This example illustrates the specification of two dimensional arrays in column major order in the C translation of the E04NFF/E example program. It also illustrates that some auxiliary routine names are switched in the single precion version, E04NFU is switched to NFUE04. Results are printed by the NAG routine.

E04NFF/E Example Program

The routine NFUE04 is missing from the NAG header file in Mark 18, therefore I had to write a special short header file for it, see the NFUE04 Header File. As a separate file it has to be referenced with the correct path. In the example it is assumed that the short header file is on the same directory as the example file.

The example worked fine with both the C compiler and the C++ compiler.

12.5 Example 5

The Fortran Library routine F01CTF/E is called with the matrices in the natural C row major order. The arguments TRANSA and TRANSB are used to specify that the matrices should be transposed. The result matrix is then transposed back to row major order using F01CRF. This example also illustrates character string arguments.

F01CTF/E Example Program

This program which does not use the NAG header files works fine with the C compiler but not with the C++ compiler.

12.6 Example 6

F07BEF/E is called with one matrix specified in column major order.
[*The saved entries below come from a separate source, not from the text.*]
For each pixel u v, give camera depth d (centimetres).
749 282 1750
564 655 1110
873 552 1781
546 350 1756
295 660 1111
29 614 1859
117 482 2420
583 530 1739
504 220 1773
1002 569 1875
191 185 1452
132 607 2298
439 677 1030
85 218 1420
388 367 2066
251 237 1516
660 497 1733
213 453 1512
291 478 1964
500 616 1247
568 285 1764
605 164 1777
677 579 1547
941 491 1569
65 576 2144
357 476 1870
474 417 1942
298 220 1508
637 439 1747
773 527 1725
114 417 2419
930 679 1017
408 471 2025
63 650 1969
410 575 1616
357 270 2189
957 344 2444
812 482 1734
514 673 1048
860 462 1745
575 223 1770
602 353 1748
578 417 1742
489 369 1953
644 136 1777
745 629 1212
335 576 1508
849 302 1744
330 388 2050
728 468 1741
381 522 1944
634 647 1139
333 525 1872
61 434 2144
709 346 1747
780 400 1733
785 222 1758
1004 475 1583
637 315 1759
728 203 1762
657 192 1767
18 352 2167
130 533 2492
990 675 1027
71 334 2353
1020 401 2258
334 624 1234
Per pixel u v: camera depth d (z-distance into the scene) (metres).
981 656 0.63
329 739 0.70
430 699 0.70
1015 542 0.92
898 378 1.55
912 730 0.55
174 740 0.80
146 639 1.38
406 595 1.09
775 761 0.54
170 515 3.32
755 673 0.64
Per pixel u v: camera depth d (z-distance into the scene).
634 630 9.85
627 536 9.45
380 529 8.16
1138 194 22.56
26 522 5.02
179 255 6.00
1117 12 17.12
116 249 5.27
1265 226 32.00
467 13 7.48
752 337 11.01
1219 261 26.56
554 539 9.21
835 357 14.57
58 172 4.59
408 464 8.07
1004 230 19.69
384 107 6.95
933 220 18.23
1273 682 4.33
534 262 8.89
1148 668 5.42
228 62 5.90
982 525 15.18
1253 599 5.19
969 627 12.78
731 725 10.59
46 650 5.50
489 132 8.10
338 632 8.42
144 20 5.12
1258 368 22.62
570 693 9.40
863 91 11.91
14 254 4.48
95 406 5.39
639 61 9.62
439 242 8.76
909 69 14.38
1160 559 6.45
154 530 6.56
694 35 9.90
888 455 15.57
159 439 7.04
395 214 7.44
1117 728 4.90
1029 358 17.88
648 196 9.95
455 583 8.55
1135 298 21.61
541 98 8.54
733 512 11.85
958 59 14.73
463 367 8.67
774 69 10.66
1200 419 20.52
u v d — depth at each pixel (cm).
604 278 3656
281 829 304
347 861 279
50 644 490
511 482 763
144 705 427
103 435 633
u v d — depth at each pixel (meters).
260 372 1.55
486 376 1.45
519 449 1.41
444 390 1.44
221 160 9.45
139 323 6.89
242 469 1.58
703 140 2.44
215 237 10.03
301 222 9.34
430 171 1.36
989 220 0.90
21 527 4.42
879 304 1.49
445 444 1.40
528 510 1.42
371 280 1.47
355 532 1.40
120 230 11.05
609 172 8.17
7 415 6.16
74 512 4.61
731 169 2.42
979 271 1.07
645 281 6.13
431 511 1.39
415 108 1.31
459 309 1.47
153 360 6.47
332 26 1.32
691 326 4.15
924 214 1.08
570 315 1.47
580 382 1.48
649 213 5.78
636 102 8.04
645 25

Another matrix is loaded with its data using a macro to define the Fortran matrix ordering. Results are printed using X04CAF/E. This example also illustrates character string arguments.

F07BEF/E Example Program

This program which does not use the NAG header files works fine with the C compiler but not with the C++ compiler.

13 Alternative header file

Anton Starikov of Linköping University has revised the NAG header file for easier use on the T3E. There are two main diffferences:

Text strings are defined as a structure in C

/*fortran char definition*/
typedef struct { char* s; int len; } FTCHAR;

Complex variables use the definitions available in C and C++

#include <complex.h>
/*fortran complex definition*/
#ifndef __cplusplus
#define COMPLEX double complex
#else
#define COMPLEX complex
#endif

I have run all the six examples above with this header file, and it works with both the C and the C++ compiler. Use the commands

cc -o myprog myprog.c -L/usr/local/lib -lnag

CC -o myprog myprog.c -L/usr/local/lib -lnag

The examples have to be slightly modified, and are available as nag1_as.c, nag2_as.c, nag3_as.c, nag4_as.c, nag5_as.c, and nag6_as.c.

There are also two variants of the first example, in order to test the use of complex variables in C and C++, see nag1_as_cc.c for the C version, and nag1_as_CC.c for the C++ version.

14 NAG Mark 19 header file

NAG has revised their header files using the advice (from section 13 above) of Anton Starikov of Linköping University and made them available to NSC. It has the name nagmk19_t3e.h on the T3E area /usr/include and is used with the simple statement

    #include <nagmk19_t3e.h>

This version is recommended for the NAG Library at Mark 19.

I have run all the six examples above with this header file, and it works with both the C and the C++ compiler. Use the commands

cc -o myprog myprog.c -L/usr/local/lib -lnag

CC -o myprog myprog.c -L/usr/local/lib -lnag

The examples had to be slightly modified, and are available as nag1_19.c, nag2_19.c, nag3_19.c, nag4_19.c, nag5_19.c, and nag6_19.c.

There are also two variants of the first example, in order to test the use of complex variables in C and C++, see nag1_cc_19.c for the C version, and nag1_CC_19.c for the C++ version.